Stored data entries:
---

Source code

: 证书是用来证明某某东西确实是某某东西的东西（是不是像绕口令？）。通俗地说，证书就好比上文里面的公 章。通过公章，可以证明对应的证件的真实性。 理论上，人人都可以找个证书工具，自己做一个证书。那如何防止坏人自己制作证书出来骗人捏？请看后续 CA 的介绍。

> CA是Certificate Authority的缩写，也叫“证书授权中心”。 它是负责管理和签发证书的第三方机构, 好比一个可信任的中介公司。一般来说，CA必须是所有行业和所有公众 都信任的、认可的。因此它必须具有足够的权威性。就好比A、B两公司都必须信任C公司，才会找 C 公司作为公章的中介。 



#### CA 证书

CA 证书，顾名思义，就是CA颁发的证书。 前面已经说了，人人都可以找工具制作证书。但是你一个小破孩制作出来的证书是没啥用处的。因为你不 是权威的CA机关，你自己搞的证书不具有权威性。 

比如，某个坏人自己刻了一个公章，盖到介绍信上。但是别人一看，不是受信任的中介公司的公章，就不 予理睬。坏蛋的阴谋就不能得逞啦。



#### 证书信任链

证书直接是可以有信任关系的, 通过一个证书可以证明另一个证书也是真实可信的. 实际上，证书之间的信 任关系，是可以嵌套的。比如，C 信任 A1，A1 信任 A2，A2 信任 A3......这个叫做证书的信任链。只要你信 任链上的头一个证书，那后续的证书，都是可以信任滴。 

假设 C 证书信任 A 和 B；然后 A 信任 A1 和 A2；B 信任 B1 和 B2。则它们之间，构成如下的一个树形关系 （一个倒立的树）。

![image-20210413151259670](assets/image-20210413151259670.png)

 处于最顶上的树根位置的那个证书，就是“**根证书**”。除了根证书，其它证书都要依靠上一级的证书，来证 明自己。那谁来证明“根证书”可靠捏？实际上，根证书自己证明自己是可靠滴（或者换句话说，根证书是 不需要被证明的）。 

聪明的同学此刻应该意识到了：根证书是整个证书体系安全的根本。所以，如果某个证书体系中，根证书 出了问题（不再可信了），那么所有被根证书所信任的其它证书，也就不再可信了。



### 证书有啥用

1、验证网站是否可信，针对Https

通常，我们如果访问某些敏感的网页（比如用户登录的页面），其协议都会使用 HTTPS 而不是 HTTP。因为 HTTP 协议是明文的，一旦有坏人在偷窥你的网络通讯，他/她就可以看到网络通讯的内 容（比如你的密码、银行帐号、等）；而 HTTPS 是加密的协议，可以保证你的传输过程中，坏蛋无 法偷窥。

---

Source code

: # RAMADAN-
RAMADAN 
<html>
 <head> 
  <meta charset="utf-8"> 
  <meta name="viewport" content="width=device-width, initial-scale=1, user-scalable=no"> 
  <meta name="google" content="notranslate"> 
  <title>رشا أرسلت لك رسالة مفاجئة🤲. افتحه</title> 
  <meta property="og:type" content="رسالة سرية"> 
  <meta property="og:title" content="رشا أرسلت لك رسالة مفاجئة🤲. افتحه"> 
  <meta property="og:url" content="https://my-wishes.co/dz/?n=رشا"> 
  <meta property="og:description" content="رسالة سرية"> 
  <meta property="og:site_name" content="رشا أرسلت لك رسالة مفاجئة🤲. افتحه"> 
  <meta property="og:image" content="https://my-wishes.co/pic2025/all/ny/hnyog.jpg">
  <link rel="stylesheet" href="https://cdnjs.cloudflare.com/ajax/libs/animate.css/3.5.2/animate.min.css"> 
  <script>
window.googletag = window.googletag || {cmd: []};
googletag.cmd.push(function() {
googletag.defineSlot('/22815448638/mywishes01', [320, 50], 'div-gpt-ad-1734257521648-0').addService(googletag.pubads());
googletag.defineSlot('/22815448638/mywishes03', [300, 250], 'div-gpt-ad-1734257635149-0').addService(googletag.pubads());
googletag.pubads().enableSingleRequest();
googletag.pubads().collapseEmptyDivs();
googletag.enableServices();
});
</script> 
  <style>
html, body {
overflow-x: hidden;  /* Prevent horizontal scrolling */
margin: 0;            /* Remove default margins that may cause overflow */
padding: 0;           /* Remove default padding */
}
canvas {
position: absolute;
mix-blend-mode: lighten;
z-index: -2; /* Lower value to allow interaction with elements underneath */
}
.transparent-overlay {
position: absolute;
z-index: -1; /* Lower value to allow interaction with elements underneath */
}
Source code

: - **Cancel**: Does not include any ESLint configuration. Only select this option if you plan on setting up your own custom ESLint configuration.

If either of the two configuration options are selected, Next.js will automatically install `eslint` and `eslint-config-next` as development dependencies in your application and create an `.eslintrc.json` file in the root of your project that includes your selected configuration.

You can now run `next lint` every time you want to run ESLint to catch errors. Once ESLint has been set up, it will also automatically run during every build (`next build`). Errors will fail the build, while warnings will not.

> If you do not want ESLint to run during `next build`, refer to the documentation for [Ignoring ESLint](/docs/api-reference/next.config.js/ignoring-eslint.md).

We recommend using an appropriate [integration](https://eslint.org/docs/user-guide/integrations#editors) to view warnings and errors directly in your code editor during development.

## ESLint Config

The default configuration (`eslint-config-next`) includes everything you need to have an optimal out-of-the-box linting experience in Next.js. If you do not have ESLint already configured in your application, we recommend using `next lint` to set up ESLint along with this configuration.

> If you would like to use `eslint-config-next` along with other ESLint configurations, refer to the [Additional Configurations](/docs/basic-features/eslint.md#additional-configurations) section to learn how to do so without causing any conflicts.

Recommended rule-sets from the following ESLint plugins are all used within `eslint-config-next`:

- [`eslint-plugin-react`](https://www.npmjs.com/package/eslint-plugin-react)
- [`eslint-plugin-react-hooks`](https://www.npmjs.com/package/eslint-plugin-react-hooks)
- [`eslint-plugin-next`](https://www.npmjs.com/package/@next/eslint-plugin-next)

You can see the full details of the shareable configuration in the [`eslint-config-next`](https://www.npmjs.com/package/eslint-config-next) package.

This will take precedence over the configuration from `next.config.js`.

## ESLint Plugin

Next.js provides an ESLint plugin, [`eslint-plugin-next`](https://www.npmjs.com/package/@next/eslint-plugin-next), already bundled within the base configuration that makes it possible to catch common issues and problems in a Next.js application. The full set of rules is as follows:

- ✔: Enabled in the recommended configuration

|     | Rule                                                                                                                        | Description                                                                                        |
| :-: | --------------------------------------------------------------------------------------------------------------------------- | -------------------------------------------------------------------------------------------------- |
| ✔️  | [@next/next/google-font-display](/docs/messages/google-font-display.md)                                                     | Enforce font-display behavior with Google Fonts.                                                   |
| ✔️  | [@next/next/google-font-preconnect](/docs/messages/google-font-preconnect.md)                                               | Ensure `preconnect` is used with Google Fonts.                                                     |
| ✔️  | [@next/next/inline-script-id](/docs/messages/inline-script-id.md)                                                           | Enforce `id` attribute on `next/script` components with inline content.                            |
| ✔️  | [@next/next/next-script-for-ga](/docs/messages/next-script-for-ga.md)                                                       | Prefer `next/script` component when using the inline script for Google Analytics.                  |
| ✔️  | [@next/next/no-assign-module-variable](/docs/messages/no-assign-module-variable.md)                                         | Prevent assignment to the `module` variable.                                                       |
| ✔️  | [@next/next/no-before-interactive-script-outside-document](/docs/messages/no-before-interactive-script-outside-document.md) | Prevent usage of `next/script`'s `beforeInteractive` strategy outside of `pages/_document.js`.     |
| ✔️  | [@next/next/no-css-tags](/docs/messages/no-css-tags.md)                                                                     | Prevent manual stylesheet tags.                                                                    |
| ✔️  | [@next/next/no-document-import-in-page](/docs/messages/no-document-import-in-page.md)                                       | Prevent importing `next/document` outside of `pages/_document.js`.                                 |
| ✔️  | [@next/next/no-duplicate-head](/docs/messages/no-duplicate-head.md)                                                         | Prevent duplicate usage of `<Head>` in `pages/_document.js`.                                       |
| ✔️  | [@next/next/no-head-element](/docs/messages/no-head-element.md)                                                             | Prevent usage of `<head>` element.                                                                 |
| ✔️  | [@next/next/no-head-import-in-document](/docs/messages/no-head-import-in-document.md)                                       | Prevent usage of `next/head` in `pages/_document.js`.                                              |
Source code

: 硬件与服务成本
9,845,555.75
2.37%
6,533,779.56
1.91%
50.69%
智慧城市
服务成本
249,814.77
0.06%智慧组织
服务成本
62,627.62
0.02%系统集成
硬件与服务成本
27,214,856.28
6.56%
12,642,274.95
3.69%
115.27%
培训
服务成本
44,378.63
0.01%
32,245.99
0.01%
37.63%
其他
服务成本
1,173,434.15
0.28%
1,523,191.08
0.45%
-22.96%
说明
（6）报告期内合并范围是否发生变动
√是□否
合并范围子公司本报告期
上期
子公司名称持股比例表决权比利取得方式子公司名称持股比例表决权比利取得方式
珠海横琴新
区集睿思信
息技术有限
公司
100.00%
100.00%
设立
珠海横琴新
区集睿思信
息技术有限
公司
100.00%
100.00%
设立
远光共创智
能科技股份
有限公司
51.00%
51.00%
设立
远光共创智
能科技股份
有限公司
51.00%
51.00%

---

Directions:
Scan the data above, find each line with "elements", and copy it.

Output below:
z-index: -2; /* Lower value to allow interaction with elements underneath */
z-index: -1; /* Lower value to allow interaction with elements underneath */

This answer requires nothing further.